Один из таких женских монастырей был основан Антонией Люсией, позже известной как святая Антония Люсия Святого Духа[323] – перуанская Екатерина Сиенская. Антония родилась в 1643 г. в семье бедного идальго – дворянина невысокого полета. Когда ей было лет одиннадцать, отец ее умер, и они с матерью доньей Марией вскоре оказались в беспросветной нищете. Донье Марии с трудом удавалось сводить концы с концами, скручивая сигары. Когда Антония вошла в возраст, мать устроила ей свадьбу с Алонсо Кинтанильей, небогатым, но достойным торговцем вразнос. Антония, собиравшаяся посвятить жизнь Господу, была потрясена новостью, но, скрепя сердце, покорилась судьбе. К счастью для нее, Алонсо страдал каким-то психическим расстройством и не мог исполнять супружеские обязанности. На пятую ночь после бракосочетания он положил на подушку образ Христа и сказал: «Антония, вот твой супруг».

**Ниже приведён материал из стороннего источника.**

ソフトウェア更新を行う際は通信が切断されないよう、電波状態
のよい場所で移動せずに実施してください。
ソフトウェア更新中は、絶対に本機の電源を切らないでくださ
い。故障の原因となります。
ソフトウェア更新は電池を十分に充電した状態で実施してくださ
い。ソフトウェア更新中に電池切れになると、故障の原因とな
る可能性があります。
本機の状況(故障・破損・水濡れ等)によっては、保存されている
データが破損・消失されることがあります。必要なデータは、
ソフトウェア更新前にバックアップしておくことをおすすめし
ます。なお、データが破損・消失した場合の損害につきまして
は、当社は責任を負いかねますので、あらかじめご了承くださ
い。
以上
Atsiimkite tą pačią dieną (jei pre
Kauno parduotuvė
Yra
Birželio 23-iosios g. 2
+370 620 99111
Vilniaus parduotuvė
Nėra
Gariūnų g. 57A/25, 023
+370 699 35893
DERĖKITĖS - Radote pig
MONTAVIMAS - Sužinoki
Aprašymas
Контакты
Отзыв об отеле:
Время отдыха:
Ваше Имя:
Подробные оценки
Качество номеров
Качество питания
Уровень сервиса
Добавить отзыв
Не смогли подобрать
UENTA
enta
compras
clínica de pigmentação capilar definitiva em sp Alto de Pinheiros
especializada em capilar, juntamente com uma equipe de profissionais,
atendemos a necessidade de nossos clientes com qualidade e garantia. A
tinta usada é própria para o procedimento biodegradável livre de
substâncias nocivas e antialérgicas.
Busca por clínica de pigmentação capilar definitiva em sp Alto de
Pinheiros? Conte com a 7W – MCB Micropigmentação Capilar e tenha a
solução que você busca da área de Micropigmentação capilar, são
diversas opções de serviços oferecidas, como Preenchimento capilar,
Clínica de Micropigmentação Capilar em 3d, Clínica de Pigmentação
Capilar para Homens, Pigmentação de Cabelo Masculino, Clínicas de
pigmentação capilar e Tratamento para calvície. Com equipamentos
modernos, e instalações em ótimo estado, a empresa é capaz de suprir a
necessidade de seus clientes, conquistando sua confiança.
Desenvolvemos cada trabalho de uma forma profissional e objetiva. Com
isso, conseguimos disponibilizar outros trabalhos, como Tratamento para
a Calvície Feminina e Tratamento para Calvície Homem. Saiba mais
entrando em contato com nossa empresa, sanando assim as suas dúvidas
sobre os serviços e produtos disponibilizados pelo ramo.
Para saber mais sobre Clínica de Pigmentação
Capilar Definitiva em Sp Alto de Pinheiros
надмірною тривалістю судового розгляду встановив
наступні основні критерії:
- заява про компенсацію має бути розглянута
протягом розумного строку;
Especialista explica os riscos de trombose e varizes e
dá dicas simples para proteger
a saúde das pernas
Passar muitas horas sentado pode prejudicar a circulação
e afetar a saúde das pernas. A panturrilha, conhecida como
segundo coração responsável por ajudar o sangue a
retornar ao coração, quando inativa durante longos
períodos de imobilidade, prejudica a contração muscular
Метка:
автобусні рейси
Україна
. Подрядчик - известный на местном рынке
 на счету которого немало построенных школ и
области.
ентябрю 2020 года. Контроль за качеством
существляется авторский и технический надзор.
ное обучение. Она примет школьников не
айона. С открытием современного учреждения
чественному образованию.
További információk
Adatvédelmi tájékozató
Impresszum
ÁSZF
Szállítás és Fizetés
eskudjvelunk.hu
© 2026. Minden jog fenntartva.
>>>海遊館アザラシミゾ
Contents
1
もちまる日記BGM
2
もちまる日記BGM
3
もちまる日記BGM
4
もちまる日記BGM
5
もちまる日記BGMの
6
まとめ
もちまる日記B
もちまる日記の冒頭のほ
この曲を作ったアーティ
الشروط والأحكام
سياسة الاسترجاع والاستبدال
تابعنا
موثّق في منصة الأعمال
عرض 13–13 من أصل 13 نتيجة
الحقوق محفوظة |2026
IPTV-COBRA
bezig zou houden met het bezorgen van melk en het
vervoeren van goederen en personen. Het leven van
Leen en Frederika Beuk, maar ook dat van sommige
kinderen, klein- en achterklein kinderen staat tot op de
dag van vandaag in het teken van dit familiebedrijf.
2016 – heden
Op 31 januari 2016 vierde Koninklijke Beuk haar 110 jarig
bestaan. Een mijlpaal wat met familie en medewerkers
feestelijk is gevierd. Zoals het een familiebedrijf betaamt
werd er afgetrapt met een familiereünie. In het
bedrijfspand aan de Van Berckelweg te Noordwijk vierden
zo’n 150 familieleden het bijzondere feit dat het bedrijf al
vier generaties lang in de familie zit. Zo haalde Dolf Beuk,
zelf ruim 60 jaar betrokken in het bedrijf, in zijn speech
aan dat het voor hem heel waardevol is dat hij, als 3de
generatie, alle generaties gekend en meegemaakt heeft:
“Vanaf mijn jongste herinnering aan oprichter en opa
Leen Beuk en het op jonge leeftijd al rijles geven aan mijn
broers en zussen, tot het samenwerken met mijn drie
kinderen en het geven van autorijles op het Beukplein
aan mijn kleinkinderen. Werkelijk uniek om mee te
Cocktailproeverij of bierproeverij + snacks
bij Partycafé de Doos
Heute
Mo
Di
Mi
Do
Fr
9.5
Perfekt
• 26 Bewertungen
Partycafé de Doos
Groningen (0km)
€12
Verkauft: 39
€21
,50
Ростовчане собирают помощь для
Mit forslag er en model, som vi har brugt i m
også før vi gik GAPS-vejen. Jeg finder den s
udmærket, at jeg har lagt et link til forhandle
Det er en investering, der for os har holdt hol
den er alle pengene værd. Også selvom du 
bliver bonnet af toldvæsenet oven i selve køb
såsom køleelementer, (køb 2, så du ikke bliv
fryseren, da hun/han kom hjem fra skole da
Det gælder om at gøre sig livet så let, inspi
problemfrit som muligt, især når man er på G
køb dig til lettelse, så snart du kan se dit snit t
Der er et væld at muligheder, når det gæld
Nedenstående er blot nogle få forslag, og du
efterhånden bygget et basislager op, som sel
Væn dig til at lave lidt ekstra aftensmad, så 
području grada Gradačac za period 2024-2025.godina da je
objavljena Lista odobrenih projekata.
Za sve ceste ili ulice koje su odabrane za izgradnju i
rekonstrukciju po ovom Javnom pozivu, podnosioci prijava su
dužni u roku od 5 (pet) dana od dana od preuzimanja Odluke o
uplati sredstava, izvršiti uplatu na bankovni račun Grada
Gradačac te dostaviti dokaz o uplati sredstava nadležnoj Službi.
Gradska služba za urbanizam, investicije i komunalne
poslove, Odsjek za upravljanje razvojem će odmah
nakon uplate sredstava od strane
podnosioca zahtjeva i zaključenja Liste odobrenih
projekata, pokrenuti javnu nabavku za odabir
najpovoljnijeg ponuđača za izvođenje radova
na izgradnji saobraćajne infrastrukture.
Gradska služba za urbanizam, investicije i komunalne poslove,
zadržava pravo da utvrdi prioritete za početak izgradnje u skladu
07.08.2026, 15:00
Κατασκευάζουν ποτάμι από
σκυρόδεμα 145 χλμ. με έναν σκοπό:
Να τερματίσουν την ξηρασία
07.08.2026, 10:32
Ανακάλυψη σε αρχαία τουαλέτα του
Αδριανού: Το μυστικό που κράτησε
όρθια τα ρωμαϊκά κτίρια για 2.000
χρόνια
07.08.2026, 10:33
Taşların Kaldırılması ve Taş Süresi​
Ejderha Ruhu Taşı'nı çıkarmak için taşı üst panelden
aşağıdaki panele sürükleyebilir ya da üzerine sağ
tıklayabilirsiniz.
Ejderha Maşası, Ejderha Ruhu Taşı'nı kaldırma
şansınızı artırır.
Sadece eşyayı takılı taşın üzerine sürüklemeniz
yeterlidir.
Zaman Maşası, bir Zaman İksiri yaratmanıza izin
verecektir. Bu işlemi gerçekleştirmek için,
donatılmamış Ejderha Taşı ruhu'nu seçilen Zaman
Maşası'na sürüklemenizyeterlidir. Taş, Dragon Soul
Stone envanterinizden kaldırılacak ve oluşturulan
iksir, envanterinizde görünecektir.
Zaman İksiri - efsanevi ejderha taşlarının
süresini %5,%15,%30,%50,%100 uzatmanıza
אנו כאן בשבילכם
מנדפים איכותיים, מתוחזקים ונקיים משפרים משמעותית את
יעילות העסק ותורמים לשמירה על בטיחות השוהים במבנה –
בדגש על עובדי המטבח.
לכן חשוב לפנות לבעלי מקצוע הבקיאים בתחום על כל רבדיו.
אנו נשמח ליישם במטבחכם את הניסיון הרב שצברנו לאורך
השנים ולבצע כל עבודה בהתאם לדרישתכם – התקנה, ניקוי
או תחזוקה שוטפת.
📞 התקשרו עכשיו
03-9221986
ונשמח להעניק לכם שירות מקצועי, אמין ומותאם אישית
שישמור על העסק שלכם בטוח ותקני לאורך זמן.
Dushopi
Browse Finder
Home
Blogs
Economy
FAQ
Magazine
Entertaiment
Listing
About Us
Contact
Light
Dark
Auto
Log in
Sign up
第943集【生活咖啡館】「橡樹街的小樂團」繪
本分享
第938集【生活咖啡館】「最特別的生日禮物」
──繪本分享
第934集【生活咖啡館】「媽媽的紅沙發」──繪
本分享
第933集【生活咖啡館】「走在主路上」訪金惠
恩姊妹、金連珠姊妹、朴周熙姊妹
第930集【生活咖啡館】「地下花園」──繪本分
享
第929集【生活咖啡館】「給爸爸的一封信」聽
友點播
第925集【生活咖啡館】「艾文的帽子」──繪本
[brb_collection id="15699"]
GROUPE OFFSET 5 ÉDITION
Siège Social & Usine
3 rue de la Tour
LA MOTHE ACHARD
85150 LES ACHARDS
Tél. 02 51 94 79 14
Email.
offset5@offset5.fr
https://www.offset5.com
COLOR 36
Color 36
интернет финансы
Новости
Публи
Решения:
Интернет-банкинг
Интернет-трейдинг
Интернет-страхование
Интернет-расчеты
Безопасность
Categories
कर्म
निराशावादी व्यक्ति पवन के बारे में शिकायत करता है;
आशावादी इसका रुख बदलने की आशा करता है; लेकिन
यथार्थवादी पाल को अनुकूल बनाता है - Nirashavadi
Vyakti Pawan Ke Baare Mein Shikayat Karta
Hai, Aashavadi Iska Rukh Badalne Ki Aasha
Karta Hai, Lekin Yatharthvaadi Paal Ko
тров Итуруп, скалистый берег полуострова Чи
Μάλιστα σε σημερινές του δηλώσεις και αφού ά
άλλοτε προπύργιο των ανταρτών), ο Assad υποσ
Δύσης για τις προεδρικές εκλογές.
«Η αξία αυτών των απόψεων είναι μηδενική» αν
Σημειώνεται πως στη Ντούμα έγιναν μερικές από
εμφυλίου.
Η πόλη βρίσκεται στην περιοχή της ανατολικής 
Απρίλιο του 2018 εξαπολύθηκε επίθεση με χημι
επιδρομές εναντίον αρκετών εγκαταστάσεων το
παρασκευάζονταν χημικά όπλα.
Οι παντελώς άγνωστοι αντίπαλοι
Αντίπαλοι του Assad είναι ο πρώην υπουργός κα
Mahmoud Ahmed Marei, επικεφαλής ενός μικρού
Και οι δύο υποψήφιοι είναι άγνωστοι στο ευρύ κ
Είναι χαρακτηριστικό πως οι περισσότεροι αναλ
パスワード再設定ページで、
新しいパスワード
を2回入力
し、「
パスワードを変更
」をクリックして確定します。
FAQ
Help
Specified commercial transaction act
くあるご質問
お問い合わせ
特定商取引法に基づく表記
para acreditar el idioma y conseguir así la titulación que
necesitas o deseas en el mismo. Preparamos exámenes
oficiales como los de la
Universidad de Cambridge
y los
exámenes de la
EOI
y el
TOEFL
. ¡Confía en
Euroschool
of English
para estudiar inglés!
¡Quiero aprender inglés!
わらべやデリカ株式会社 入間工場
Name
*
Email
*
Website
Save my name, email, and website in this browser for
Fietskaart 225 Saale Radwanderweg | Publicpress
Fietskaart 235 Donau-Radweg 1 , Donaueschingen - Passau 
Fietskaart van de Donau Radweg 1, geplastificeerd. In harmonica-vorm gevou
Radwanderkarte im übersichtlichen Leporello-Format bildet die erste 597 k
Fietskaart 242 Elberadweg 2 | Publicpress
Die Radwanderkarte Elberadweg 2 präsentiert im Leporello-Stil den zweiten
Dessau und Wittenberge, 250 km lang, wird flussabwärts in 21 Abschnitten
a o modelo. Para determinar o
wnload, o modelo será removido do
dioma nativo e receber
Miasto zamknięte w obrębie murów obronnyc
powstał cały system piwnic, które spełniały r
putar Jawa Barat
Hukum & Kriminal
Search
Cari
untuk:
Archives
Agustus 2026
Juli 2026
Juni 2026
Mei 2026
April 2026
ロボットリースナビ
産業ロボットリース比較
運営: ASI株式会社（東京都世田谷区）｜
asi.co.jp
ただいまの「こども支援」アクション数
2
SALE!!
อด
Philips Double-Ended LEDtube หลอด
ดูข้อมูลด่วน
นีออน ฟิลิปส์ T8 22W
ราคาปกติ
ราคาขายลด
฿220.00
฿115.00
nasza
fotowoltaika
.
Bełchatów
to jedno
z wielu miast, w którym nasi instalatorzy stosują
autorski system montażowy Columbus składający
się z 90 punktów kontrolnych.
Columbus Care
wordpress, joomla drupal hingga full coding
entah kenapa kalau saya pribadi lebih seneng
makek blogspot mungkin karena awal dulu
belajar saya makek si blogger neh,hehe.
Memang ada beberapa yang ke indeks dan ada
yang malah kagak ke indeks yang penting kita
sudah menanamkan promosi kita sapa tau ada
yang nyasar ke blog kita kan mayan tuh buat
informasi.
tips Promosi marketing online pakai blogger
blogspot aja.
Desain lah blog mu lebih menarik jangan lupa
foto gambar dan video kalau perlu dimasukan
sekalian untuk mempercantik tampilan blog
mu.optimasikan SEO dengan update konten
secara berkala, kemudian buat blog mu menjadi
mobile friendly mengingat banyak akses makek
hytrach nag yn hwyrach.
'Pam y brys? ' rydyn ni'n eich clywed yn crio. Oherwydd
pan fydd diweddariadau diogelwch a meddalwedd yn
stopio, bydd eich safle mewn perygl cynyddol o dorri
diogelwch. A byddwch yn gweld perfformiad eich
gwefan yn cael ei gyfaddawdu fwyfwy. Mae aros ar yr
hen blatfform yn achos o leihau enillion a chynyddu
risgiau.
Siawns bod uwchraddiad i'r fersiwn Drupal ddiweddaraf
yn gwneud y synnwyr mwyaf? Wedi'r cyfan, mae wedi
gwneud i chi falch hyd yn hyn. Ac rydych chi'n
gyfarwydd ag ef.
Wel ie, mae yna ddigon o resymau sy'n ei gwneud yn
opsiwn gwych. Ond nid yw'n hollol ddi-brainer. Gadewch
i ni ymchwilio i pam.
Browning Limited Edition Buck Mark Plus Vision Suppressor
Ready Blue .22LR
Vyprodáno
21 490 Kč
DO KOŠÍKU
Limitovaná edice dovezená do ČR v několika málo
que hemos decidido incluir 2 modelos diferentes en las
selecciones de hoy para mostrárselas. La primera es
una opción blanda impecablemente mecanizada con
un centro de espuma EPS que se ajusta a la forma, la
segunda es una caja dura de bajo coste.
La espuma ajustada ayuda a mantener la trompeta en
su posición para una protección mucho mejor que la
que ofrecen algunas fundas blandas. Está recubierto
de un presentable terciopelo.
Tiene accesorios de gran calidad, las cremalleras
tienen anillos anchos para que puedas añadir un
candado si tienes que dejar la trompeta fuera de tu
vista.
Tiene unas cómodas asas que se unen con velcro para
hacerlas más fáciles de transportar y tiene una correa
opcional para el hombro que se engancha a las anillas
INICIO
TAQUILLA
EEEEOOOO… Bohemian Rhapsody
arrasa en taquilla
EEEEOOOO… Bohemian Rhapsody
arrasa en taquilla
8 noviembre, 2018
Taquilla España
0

Воля провидения сохранила Антонии непорочность, причем целомудрие ее было таково, что она плакала, когда Алонсо пытался поцеловать ей ногу. Он очень уважал ее скромность, но тем не менее ожидал, что она будет исполнять другие обязанности жены, не связанные с сексуальными отношениями. В частности, он настаивал на том, чтобы она сопровождала его, когда он уходил торговать. Такие экспедиции в семь разных перуанских провинций были невероятно тяжелыми, часто супругам даже нечего было есть. Переносить эти страдания Антонии помогала мечта о создании собственного beaterio, или женской монашеской общины. Она по секрету начала приобретать землю, разрешения и строительные материалы, а по ночам тайком уходила из дома, чтобы перетаскивать переданные ей в дар доски на строительную площадку. Через какое-то время Алонсо узнал, чем она занималась, но вместо того, чтобы ее отругать за то, что она делала втайне, пообещал ей, что тоже даст священные обеты. Он не только позволил ей строить женский монастырь, но потом разрешил в него уйти. Позже его болезнь обострилась, он умер. Антония осталась девственной вдовой и теперь могла в полную силу работать над воплощением в жизнь своего замысла.